◆ **Exercise prompt**: Extend the biographical text on Schejter past its final sentence, keeping its voice and focus on his career.

◆ **Extract to read**:
He has also written extensively about media regulation, critiquing policies regarding broadcasting, cable television, public broadcasting, mobile services, and audiovisual services in Israel as well as low power FM, network neutrality and universal service policies in the U.S. As a member of the International Media Concentration Group, he analyzed (with Moran Yemini) media concentration in Israel between 1984 and 2013.

He is the author or editor of 8 books and more than 80 journal articles, law reviews and book chapters in five languages and has been cited in congressional and Knesset hearings. Critics have described his books as deserving of "high praise for their energetic and creative investigation", as "must-read for policy makers, educators, industry leaders and others interested in bringing U.S. communications into the 21st century", and as "display[ing] enviable intellectual courage". In 2017 he received (with Noam Tirosh) the Israel Communication Association's Outstanding Book of the Year Award. He serves as the founding editor of the Journal of Information Policy and was a member of the scientific management of the Israeli Center of Research Excellence (ICORE) "Learning in a NetworKed Society" (LINKS) (2013–2019). Between 2021- 2024 he chaired TPRC - the Conference on Communication, Information and Internet Policy and between 2019- 2025 he was a CITI Fellow at the Columbia Business School.

==Public service==
Between 1988-1989 and 1992-1993 Schejter served as bureau chief and senior advisor to Israeli ministers of education and culture Yitzhak Navon and Shulamit Aloni. Between 1993 and 1997 he was director of legal affairs and international relations at the Israel Broadcasting Authority where he co-authored the Nakdi Report. In 2000 he was appointed vice president for regulatory affairs at Cellcom (Israel), where he attracted public attention when attacking the government's caving in to pressures of Bezeq, the national telco, and refusing to undergo a polygraph test enforced on the corporation's senior management.

In 2007-2008 he headed the Future of American Telecommunications Working Group, which proposed a telecommunications and media policy agenda for the incoming Obama administration, and he has addressed regulators, and academic audiences worldwide. Most recently, in 2015 he headed a government panel that proposed sweeping changes to the Israeli media industry.

◆ **Data to examine**:
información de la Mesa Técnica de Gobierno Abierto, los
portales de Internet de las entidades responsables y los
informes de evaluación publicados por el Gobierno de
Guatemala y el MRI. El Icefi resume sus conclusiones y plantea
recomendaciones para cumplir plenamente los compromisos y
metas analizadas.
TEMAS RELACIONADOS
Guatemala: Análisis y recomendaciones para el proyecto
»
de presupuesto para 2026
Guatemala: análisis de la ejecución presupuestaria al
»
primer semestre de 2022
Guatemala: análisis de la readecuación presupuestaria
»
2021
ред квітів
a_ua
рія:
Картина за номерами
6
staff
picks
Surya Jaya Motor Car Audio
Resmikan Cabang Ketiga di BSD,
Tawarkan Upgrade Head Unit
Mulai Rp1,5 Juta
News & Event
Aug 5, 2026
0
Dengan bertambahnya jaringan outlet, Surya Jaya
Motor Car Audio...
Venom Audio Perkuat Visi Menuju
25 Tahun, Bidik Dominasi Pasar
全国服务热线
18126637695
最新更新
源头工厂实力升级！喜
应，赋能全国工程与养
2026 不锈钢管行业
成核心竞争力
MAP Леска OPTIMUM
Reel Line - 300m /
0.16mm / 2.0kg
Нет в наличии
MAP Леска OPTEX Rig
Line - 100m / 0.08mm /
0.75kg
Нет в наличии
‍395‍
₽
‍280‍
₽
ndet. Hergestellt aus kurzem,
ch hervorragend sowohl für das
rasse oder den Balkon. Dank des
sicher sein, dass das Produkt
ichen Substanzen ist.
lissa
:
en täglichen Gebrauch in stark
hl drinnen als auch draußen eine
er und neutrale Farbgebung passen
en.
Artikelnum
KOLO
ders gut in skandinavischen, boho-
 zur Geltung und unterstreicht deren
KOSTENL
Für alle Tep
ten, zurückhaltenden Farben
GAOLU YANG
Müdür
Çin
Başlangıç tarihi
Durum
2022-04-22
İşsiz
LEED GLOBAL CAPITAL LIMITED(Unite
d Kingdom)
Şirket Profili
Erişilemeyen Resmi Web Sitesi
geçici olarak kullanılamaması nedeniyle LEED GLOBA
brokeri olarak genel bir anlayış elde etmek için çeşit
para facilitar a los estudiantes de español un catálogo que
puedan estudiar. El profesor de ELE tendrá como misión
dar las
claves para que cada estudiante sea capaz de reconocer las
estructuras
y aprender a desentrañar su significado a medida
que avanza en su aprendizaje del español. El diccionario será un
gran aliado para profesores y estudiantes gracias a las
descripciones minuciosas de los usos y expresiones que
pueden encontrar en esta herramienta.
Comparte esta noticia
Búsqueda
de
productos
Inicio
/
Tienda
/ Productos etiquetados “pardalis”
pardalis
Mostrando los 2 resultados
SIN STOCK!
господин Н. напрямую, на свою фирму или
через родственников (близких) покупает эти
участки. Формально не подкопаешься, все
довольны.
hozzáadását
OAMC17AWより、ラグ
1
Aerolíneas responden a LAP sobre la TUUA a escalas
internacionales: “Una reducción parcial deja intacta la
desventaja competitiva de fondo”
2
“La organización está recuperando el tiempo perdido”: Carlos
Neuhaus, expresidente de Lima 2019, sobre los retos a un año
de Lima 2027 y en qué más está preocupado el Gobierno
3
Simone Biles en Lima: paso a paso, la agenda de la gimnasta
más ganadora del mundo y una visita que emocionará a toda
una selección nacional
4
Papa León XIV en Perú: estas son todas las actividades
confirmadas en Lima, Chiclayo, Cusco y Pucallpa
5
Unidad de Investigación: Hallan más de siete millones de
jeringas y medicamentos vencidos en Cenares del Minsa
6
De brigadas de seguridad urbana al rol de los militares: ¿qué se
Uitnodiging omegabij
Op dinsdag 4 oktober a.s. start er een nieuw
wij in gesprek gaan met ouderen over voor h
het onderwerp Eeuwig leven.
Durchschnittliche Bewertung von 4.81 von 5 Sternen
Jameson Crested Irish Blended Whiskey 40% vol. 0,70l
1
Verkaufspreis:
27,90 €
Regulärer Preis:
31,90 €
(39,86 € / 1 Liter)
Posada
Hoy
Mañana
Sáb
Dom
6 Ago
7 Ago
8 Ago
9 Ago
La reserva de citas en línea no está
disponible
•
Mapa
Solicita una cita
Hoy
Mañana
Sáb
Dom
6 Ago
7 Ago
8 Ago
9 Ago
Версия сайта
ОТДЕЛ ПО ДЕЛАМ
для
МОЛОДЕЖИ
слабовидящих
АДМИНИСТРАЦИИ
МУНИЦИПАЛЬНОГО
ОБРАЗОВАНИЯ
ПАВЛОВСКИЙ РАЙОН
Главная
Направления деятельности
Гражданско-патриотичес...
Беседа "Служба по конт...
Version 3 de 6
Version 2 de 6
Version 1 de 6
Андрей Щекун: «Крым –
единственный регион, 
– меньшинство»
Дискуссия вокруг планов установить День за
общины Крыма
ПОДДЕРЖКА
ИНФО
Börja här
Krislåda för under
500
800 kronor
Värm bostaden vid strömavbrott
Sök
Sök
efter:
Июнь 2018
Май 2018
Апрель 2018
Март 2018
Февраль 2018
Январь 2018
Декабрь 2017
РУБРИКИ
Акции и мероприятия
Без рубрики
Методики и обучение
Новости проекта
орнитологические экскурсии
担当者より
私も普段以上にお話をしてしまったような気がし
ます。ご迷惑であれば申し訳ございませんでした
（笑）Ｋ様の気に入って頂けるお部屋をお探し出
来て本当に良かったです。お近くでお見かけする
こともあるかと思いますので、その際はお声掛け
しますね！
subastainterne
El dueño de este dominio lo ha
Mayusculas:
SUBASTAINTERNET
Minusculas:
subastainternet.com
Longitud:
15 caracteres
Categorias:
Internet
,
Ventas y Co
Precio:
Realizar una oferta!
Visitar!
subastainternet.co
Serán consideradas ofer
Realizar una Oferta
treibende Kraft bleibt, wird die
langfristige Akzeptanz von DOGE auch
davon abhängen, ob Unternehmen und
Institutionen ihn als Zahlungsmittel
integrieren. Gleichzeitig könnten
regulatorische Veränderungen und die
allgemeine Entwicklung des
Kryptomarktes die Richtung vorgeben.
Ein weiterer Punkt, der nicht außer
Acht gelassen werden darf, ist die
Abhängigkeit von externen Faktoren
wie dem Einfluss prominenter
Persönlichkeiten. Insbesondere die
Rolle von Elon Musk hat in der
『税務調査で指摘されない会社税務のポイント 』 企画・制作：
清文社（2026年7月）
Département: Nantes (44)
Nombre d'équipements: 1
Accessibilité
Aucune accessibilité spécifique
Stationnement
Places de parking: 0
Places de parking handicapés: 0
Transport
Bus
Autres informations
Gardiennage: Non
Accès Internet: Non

◆ **Answer to this task**:
He currently is Chairperson of the Association for Civil Rights in Israel and of the Israel Communication Association and sits on the board of directors of the Jaffa Theatre – The Stage for Arab-Hebrew Culture. He is the founding co-director of the Shulamit Aloni Prize. As an avid fan of Hapoel Tel Aviv he for a few years wrote a popular column on the fans' website and co edited the anthology "התחזית: נפרק אותם", a collection of 300 columns about the team written by the journalist-songwriter Eli Mohar.

==Books==
- The Wonder Phone in the Land of Miracles: Mobile Telephony in Israel (Hampton Press, 2008) (with Akiba Cohen and Dafna Lemish)
- Muting Israeli Democracy: How Media and Cultural Policy Undermine Freedom of Expression (University of Illinois Press, 2009)
- ... And Communications for All: A Policy Agenda for a New Administration (Lexington Books, 2009)
- Beyond Broadband Access: Developing Data-Based Information Policy Strategies (Fordham University, 2013) (with Richard D. Taylor)
- Media in Transition (Tzivonim Publishers, 2015, in Hebrew) in honor of professor Dan Caspi (with Nelly Elias, Galit Nimrod, and Zvi Reich)
- A Justice-Based Approach to New Media Policy (Palgrave Macmillan, 2017) (with Noam Tirosh)
- Learning in a Networked Society: Spontaneous and Designed Technology Enhanced Learning Communities (Springer, 2019) (With Yael Kali and Ayelet Baram Tsabari)
- Digital Capabilities: ICT Adoption in Marginalized Communities in Israel and the West Bank (Palgrave Macmillan, 2023) (With Baruch Shomron, Muhammad Abu-Jaffar, Ghalia Abu Kaf, Amneh Al Sharha, Jonathan Mendels, Shula Mola, Malka Shacham and Noam Tirosh).
- התחזית: נפרק אותם (The Forecast: We Will Beat Them) (self published) An anthology of 300 columns written between 1975 and 2006 by the journalist and songwriter Eli Mohar praising Hapoel Tel-Aviv.